» **WHAT THIS TASK INVOLVES**
Among the records, which lines include "more"? List them.
:::
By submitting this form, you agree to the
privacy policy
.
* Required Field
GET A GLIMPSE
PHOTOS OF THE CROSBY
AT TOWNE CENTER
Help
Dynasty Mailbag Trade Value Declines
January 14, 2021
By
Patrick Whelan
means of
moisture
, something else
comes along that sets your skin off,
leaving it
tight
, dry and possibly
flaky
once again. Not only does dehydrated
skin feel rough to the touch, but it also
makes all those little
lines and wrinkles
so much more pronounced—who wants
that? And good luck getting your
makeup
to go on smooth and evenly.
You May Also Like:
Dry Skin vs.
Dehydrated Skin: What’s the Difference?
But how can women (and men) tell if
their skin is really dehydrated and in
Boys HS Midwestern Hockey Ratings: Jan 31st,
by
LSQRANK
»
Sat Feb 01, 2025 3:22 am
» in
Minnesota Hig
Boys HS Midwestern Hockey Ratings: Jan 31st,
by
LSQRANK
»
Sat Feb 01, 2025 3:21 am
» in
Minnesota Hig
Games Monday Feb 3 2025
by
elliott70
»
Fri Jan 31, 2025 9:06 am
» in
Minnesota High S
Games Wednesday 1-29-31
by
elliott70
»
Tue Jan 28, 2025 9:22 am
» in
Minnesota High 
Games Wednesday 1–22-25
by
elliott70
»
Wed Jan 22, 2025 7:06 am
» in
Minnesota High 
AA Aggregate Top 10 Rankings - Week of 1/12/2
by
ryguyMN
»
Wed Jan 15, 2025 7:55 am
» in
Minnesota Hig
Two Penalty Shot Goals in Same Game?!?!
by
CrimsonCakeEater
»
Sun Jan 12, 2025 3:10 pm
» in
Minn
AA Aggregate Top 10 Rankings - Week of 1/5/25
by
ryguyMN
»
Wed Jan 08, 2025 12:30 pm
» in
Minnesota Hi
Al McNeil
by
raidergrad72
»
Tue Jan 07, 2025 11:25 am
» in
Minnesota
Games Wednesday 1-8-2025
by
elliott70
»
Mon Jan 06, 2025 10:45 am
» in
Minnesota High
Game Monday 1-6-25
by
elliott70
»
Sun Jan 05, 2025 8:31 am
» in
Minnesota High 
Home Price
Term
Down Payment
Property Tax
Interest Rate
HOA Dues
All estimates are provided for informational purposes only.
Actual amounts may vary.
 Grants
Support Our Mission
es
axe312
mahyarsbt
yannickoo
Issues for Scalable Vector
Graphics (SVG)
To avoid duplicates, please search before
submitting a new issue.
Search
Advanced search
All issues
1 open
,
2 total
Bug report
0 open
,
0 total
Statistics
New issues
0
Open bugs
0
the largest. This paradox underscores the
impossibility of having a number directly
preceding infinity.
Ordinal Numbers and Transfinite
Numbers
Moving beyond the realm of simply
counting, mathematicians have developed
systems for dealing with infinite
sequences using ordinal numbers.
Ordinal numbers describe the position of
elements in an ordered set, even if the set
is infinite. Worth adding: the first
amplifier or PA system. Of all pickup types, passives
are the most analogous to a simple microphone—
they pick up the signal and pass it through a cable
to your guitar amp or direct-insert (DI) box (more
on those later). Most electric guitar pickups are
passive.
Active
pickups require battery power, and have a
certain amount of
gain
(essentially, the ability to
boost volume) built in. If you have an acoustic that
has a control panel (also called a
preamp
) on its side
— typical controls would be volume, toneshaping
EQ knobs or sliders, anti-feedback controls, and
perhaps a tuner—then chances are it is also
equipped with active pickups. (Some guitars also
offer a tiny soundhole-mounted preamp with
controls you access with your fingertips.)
:::
» **PROBLEM SOLUTION**
so much more pronounced—who wants
to your guitar amp or direct-insert (DI) box (more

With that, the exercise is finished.